FUN BOWL SEASON: Carparelli said, “I feel for the five games that got canceled, but the 39 games that were played provided matchups that wouldn’t have been played otherwise (UCF vs. Florida), upsets and some great games. In fact, we had 18 games between teams that had never played each other before. Unfortunately, it is the school’s decision institutionally as to whether they feel like they can play. That obviously leads to a lot of interpretation as to what the motives of those teams actually are." He added, "Each year, my executive committee meets at the end of January to discuss the previous year. We have representatives from all 10 FBS conferences to help us create an agenda. I suspect this year’s agenda will be very healthy" (SPORTS BUSINESS JOURNAL, 1/10).

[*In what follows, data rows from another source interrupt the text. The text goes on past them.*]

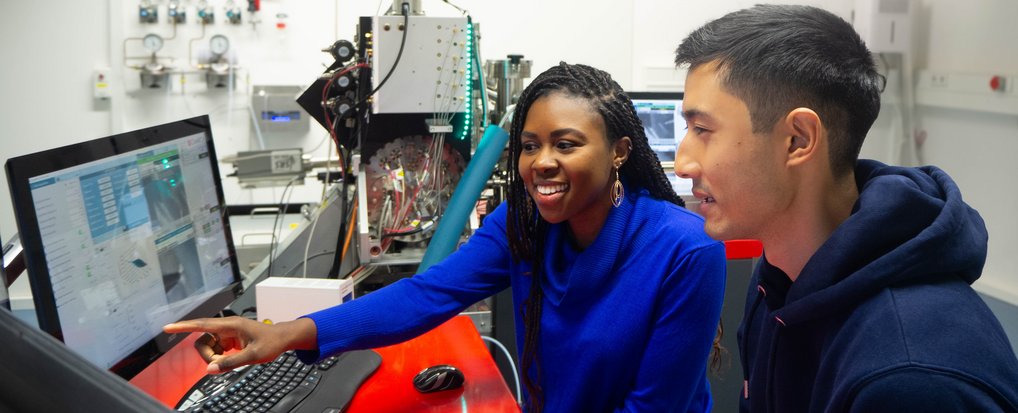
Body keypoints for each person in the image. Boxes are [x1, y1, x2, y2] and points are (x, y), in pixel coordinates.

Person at [165, 62, 727, 412]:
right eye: (530, 146)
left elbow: (653, 407)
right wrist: (285, 335)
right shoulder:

TAKE NOTE: SPORTS BUSINESS JOURNAL's Abe Madkour writes Duke’s Mayonnaise was the “clear winner” among bowl game title sponsors. Madkour: “Kudos to the various groups that found a fun way to connect food and football.” While the game was treated with the “seriousness it deserved,” the stakeholders “developed a celebratory vibe.” Duke’s effort was about so much more than “impressions and a media buy.” It was about a brand having "strategic initiatives -- solidify its standing in the South and create national visibility -- while enhancing the event experience.” Madkour: “It was well done and other brands and bowls should take note of this effort" (SPORTS BUSINESS JOURNAL, 1/10).

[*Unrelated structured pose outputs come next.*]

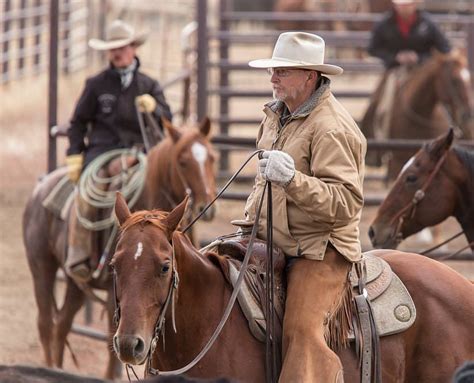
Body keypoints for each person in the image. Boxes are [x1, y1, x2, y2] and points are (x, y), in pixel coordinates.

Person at [244, 32, 366, 382]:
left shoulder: (332, 128)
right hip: (271, 234)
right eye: (273, 70)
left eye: (282, 71)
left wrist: (292, 180)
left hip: (320, 249)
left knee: (300, 332)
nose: (273, 78)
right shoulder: (275, 115)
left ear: (309, 76)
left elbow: (346, 204)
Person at [65, 19, 172, 282]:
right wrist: (74, 155)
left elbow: (167, 119)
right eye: (113, 48)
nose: (118, 52)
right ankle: (79, 254)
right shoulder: (96, 85)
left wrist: (154, 109)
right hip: (102, 153)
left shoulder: (149, 85)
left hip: (141, 155)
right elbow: (78, 122)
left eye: (122, 46)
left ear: (133, 47)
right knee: (88, 195)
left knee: (163, 195)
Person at [362, 0, 451, 146]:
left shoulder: (428, 23)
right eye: (402, 4)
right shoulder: (385, 23)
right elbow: (373, 48)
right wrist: (395, 57)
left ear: (415, 4)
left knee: (447, 95)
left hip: (423, 70)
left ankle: (454, 134)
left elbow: (444, 47)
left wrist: (420, 57)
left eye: (408, 4)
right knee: (379, 105)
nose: (404, 7)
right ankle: (376, 144)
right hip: (395, 71)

SBJ Spotlight: TikTok’s threat to traditional sports media

While tech companies are consumed with finding ways to compete with TikTok, almost no one in conventional media “spends any time talking about it,” said Recode senior correspondent Peter Kafka in an Spotlight interview with SBJ’s John Ourand. “To me, that’s just an obvious disconnect.” Kafka authored a recent column headlined, “It’s TikTok’s world. Can TV live in it?” He said the main response to TikTok’s growth from traditional media execs has been to “punt and hope it’s someone else’s problem a quarter from now or two years from now.” But Kafka said that ignores the trend of conventional broadcast audiences growing older while a billion younger consumers spend most of their media time watching short video after short video. “If you’re in the business of getting anyone under the age of 30 to look at what you’re putting on a screen, you have to think about the fact that you’re probably asking them to put down TikTok and watch your thing instead,” said Kafka. “That’s a very difficult ask. … [TikTok] is insanely addictive.”